There’s a cracking selection of installations and exhibitions that you can currently see for free in the Tate Modern on Bankside.
Created by Cuban artist and activist Tania Bruguera, the main installation in the Turbine Hall doesn’t do a very good job of getting its message across, but still a lot of fun to interact with.
Most of the hall is covered in glossy black tiles that don’t do anything, but at the far end there is a square covered in an opaque material that interacts with body heat.
You’re instructed to take off your shoes before you can strut on to the heat sensitive area, but then you can make merry watching your footprints (and other body parts) leave a slowly fading impression in white.
The idea of the installation is that if enough people work together to heat up the floor with their bodies, an image of a Syrian refugee is revealed across the floor.
The Tate website explains more:
By using your body heat and working together with other visitors, you can reveal a hidden portrait of Yousef, a young man who left Syria to come to London. Meanwhile, a low-frequency sound fills the space with an unsettling energy. In a small room nearby, an organic compound in the air induces tears and provokes what the artist describes as ‘forced empathy’.

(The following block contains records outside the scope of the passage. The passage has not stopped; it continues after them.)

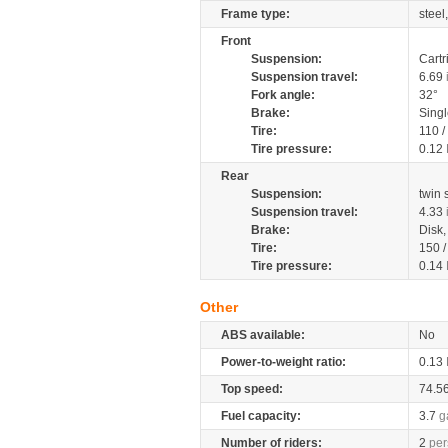
Frame type:
steel
Front
Suspension:
Cartr
Suspension travel:
6.69
Fork angle:
32°
Brake:
Singl
Tire:
110 /
Tire pressure:
0.12
Rear
Suspension:
twin
Suspension travel:
4.33
Brake:
Disk
Tire:
150 
Tire pressure:
0.14
Other
ABS available:
No
Power-to-weight ratio:
0.13
Top speed:
74.5
Fuel capacity:
3.7
g
Number of riders:
2
per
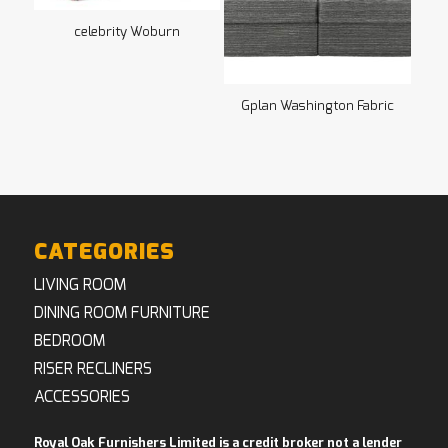
celebrity Woburn
Gplan Washington Fabric
CATEGORIES
LIVING ROOM
DINING ROOM FURNITURE
BEDROOM
RISER RECLINERS
ACCESSORIES
Royal Oak Furnishers Limited is a credit broker not a lender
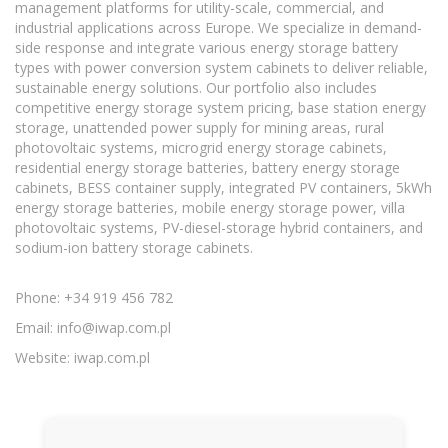
management platforms for utility-scale, commercial, and
industrial applications across Europe. We specialize in demand-
side response and integrate various energy storage battery
types with power conversion system cabinets to deliver reliable,
sustainable energy solutions. Our portfolio also includes
competitive energy storage system pricing, base station energy
storage, unattended power supply for mining areas, rural
photovoltaic systems, microgrid energy storage cabinets,
residential energy storage batteries, battery energy storage
cabinets, BESS container supply, integrated PV containers, 5kWh
energy storage batteries, mobile energy storage power, villa
photovoltaic systems, PV-diesel-storage hybrid containers, and
sodium-ion battery storage cabinets.
Phone: +34 919 456 782
Email:
info@iwap.com.pl
Website: iwap.com.pl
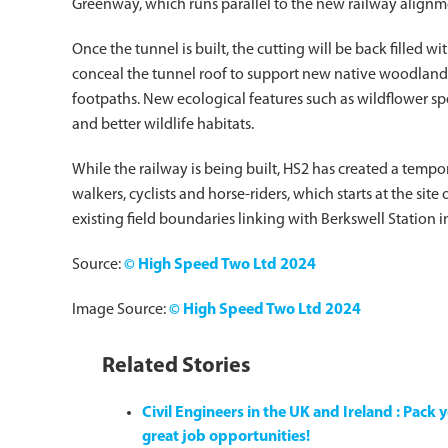
Greenway, which runs parallel to the new railway alignm
Once the tunnel is built, the cutting will be back filled wit
conceal the tunnel roof to support new native woodland 
footpaths. New ecological features such as wildflower spe
and better wildlife habitats.
While the railway is being built, HS2 has created a tempo
walkers, cyclists and horse-riders, which starts at the sit
existing field boundaries linking with Berkswell Station i
Source:
© High Speed Two Ltd 2024
Image Source:
© High Speed Two Ltd 2024
Related Stories
Civil Engineers in the UK and Ireland : Pac
great job opportunities!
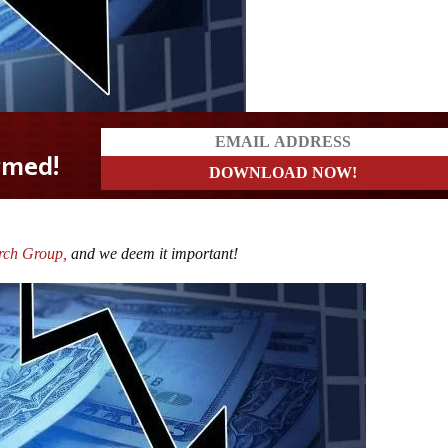
rmed!
rch Group,
and we deem it important!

Tania Bruguera engages with ‘the role of emotions in politics’. Her main concerns are institutional power, borders and migration. Her work spans performance, events, action, film, installation, sculpture, writing and teaching alongside site-specific works. Often, she sets out to cause change through her work. She calls this approach Arte Útil (useful art), in which people engage as users rather than spectators.
The only problem was that there was nowhere near enough people moving around to reveal the image, and even if there were sufficient numbers on the tiles, they’d obscure the image anyway.
That said it was still a heap of fun, and while not in the same league as 2003’s wonderful The Weather Project, it was great to have something that invited people to get interactive with the floor of the Tate Modern’s floor.
The deep bass rumble coming from this impressive stack of sub speakers will warm the cockles of any old squat raver.
A small room on the side invited people to come in and “cry together.”
Entering the room, you’re hit by what smells like industrial-strength Vicks Vaporub or a minty muscle rub. It didn’t make me cry but it did a grand job of clearing my nose.
Once again, I don’t think the work managed to make its political point, even if I had burst into tears. There’s nothing on the walls to focus your attention so it just feels like you’ve spent time inside an injured athlete’s jockstrap
With nasal cavities suitably cleared, we headed down into The Tanks, observing the masterful sweeping concrete stairs.
These cartoony videos didn’t do a lot for me.
Created by Robert Therrie, No Title (Table and Four Chairs) is a multi-part sculpture of a dining room set, enlarged to three times its original size.
The colossal sculpture stands over ten feet high, giving you a cat’s eye view of a dining room.
I enjoyed this video piece by artist and ‘private ear’ Lawrence Abu Hamdan.
Entitled Walled Unwalled (2018), the twenty-minute video installation examines a series of legal cases in which evidence was obtained or experienced through walls, doors or floors.
Focusing on crimes experienced at the threshold of perception, it considers how solid structures are increasingly unable to prevent the flow of information or to maintain the barrier between private and public space.
This twenty-minute video installation includes monologues, projected images, moving walls and the performance of different sounds. It was filmed inside the Funkhaus sound studios in East Berlin, previously the broadcast headquarters for the GDR state radio.
We only managed to catch a short portion of the enthralling and at times very funny The Clock, by Christian Marclay, screened on level 2.
The film is a 24 hour compilation of clips from other films which shows clocks, watches and other timepieces, with each clip synchronised with the actual time.
The result of years of research and painstaking editing, it’s a work of absolute genius.
Outside, there’s a large selection of adult sized, three seater swings, which rounded off the afternoon very nicely.
Bankside, London SE1 9TG
Sunday to Thursday 10.00–18.00
Friday to Saturday 10.00–22.00
Admission free (with charges for some exhibitions).